Der Schein seiner Fackel suchte ihre Gesichter, die unter den Kapuzen verborgen waren. Leandra schlug die ihre zurück.
„Ich bin es nur und noch zwei andere Zofen. Wir müssen noch ein wenig ...äh... Medizin besorgen. Du weißt ja, wie große Angst Lady Anelia vor Krankheiten hat!", fügte sie mit einem verführerischen Lächeln hinzu.
„Dürfen wir also bitte vorbei, Owen?"
Der grinste schief und ließ sie passieren. Owen sah nur noch, wie die drei Mädchen auf drei wartende Pferde aufsaßen, dann verschwanden ihre Silhouetten in der dunklen Nacht.

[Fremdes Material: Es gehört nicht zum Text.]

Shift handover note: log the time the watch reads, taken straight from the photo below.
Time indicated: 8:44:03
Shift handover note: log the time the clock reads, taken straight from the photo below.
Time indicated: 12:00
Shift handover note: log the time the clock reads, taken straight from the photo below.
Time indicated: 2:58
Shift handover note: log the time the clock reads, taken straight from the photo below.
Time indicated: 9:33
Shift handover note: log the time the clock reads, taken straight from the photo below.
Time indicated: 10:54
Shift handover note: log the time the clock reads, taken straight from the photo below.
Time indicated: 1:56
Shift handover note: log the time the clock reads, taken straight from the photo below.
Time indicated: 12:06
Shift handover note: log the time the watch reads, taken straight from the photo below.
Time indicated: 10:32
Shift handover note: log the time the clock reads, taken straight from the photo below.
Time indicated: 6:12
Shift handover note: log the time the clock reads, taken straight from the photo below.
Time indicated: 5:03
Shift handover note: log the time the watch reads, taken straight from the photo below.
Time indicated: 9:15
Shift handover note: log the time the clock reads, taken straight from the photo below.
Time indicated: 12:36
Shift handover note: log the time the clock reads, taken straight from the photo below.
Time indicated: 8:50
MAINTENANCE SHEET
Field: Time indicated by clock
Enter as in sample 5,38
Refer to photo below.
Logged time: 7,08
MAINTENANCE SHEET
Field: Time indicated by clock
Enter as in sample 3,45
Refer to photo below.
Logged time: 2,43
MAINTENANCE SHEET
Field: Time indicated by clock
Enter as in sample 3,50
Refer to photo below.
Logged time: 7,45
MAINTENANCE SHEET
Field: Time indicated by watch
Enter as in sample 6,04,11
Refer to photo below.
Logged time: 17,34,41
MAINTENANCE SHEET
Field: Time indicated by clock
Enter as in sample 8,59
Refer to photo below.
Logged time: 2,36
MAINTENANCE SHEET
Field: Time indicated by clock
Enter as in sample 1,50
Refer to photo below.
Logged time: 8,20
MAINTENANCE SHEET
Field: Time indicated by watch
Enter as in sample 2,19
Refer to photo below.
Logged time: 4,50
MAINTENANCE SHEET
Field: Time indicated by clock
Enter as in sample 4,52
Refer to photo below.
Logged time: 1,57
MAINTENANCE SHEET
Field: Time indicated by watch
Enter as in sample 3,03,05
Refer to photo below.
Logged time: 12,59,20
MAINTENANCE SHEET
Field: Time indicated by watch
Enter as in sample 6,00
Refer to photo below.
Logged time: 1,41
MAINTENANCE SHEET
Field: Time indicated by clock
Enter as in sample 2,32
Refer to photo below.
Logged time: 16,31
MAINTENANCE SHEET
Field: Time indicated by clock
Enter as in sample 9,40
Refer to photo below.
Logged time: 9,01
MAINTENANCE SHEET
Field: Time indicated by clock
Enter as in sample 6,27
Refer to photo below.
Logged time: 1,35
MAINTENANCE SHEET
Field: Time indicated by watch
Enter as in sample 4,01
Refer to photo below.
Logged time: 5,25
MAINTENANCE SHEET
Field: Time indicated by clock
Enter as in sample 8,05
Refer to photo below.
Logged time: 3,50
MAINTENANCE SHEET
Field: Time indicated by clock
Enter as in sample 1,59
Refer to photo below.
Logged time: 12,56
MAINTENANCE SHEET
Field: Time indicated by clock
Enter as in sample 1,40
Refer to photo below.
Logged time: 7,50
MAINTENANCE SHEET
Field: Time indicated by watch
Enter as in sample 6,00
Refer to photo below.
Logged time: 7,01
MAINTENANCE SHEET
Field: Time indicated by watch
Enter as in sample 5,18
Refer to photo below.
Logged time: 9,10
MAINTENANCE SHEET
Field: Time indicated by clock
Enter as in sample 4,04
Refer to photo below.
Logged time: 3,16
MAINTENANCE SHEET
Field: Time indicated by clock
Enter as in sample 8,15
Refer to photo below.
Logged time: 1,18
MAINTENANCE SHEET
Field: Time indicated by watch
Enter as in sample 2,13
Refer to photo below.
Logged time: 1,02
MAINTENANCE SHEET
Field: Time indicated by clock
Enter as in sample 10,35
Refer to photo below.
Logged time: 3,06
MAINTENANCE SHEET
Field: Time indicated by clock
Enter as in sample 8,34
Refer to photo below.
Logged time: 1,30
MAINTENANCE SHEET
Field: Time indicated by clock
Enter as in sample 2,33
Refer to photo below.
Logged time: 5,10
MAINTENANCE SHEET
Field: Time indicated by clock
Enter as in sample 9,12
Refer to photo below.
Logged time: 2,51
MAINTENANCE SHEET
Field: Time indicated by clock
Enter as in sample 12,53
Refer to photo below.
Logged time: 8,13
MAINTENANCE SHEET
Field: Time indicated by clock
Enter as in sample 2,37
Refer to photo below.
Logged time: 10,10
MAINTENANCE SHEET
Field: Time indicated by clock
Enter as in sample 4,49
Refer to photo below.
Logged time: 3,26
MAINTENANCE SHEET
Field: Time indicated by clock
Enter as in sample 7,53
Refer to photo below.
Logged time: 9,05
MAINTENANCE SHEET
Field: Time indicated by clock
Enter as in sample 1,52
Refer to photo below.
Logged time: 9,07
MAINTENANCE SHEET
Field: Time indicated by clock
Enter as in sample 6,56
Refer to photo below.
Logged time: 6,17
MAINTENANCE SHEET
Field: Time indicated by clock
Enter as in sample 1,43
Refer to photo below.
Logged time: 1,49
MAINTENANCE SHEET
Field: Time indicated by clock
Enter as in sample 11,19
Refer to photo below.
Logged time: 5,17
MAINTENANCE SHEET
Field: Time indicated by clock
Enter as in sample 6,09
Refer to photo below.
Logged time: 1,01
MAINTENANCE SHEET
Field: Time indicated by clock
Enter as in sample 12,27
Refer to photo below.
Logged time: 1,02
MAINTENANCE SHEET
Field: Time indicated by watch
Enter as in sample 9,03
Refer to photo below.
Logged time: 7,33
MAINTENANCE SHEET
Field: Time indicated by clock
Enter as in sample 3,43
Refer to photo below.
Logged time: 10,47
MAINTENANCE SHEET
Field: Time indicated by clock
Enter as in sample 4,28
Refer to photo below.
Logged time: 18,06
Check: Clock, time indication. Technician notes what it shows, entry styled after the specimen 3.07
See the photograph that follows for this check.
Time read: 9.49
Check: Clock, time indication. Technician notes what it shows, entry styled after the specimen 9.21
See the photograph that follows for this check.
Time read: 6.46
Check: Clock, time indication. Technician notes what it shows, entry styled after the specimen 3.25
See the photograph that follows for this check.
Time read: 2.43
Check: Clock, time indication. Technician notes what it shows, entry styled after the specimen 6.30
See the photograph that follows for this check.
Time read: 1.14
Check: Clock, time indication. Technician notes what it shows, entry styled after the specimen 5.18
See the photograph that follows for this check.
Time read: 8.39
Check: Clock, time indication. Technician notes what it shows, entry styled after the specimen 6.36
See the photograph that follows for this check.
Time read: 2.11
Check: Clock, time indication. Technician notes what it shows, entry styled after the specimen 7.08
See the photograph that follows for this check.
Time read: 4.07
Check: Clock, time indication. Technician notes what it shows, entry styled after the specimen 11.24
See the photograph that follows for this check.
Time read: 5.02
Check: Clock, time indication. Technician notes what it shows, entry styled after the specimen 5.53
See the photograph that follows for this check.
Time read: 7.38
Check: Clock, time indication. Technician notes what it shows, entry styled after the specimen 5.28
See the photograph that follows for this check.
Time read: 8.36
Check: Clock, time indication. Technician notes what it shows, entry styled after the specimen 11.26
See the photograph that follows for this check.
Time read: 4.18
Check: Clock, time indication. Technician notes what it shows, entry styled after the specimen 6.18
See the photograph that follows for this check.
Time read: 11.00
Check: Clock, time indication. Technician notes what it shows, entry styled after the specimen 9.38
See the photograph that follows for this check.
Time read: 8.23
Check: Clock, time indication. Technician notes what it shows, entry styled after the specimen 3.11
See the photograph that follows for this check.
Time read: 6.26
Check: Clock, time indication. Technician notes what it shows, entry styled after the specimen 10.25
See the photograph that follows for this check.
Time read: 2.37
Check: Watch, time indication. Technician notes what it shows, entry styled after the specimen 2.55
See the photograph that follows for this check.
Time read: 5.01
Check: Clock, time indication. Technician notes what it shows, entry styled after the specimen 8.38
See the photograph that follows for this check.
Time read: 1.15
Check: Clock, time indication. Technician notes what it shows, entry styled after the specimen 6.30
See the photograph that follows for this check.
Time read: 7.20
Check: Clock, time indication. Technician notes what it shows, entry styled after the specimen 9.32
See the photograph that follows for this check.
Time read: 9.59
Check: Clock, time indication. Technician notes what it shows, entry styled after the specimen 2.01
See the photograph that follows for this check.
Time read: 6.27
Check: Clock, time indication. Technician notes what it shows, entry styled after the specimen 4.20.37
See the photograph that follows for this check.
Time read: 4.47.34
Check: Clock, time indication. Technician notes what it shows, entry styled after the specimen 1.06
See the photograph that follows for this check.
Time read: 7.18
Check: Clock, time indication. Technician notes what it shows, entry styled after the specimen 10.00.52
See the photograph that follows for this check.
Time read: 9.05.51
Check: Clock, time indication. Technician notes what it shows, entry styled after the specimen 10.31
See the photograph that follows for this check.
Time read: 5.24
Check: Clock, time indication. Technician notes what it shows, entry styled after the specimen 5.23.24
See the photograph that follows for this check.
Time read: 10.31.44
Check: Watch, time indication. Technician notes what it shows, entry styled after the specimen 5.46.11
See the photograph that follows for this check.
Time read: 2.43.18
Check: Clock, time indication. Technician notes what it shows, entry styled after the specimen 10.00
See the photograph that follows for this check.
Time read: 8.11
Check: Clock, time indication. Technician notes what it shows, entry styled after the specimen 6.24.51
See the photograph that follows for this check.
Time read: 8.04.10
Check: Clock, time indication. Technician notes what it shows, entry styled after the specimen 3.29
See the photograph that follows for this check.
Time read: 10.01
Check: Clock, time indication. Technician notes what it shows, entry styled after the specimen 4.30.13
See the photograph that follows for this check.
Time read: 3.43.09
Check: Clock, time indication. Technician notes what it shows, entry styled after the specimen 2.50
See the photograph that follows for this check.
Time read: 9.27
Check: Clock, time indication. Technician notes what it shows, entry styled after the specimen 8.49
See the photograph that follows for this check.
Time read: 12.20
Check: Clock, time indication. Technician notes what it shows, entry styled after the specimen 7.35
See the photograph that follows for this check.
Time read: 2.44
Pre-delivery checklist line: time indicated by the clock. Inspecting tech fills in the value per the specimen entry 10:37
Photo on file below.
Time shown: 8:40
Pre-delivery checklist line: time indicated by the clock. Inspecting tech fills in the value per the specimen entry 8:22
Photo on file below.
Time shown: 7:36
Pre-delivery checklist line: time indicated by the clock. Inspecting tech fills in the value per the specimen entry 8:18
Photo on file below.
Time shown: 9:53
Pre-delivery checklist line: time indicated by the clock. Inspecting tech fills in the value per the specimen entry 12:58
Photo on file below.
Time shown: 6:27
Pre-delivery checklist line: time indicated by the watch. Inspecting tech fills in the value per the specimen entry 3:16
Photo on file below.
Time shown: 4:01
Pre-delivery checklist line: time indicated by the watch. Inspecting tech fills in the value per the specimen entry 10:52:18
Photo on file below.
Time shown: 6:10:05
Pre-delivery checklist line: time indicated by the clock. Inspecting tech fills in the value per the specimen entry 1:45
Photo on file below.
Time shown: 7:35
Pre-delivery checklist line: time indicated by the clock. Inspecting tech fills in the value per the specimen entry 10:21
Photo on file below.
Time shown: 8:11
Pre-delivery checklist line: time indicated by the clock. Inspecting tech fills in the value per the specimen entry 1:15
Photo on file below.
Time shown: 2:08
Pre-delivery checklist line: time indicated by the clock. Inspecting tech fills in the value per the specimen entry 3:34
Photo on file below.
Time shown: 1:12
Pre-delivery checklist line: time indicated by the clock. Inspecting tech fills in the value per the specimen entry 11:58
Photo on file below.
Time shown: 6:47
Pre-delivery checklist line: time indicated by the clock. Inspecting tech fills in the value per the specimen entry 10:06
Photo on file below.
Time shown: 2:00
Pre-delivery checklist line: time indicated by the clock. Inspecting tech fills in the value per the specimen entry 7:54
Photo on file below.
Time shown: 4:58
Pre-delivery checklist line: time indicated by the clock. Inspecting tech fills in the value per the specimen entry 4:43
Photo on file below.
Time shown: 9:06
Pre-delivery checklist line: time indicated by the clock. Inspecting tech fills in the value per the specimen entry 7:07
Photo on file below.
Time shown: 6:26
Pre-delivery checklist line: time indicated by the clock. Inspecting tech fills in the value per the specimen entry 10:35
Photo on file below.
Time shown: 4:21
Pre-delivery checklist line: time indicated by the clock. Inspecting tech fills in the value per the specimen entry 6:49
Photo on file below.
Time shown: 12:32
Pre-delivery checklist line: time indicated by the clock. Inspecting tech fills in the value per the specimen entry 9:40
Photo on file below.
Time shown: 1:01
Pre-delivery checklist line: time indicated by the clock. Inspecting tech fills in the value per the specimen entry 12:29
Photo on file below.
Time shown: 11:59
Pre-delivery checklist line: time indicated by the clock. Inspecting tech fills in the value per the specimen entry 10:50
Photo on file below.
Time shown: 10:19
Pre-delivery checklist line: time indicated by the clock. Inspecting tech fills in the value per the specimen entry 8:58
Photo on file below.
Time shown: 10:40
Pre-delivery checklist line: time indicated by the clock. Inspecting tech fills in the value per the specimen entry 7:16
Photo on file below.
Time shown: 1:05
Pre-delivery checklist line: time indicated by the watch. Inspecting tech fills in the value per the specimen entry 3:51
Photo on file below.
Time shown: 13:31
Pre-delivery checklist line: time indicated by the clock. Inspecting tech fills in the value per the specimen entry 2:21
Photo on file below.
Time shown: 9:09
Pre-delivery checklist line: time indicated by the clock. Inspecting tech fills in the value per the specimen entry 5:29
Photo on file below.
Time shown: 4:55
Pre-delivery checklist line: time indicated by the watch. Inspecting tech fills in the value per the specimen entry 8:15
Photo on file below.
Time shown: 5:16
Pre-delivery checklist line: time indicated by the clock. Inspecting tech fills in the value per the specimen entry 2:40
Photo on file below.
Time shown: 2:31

Langsam wurde es hell. Die ersten Vögel begannen zu zwitschern und es wurde wesentlich wärmer. Liz trabte langsam neben María und Leandra her. Wie lange waren sie jetzt schon unterwegs? Sie wusste es nicht. Ihre Beine waren taub und sie war langsam hungrig und durstig. Trotzdem mussten sie noch weiter, sie mussten..... Sie dachte an die vergangene Nacht zurück. Die meiste Zeit waren sie galoppiert, bis irgendwann weder die Pferde noch sie mehr konnten. Sie machten daher eine Stunde Pause, um dann wieder über die verlassene Straße zu jagen. Aber jetzt konnte sie nicht mehr, sie versuchte durchzuhalten, aber es war schwer....
Wie, als hätte sie ihre Gedanken erraten, sagte Leandra plötzlich: „Beim nächsten Bach machen wir Halt, und zwar für mehrere Stunden. Wir dürften ziemlich weit gekommen sein, und wir müssen ab jetzt zudem auf den Feldern und in den Wäldern reiten, da uns auf der Straße zu viele Leute sehen würden. Womöglich sogar Suchtrupps, die euer Vater ausgeschickt hat. Es dauert nicht mehr so lange!"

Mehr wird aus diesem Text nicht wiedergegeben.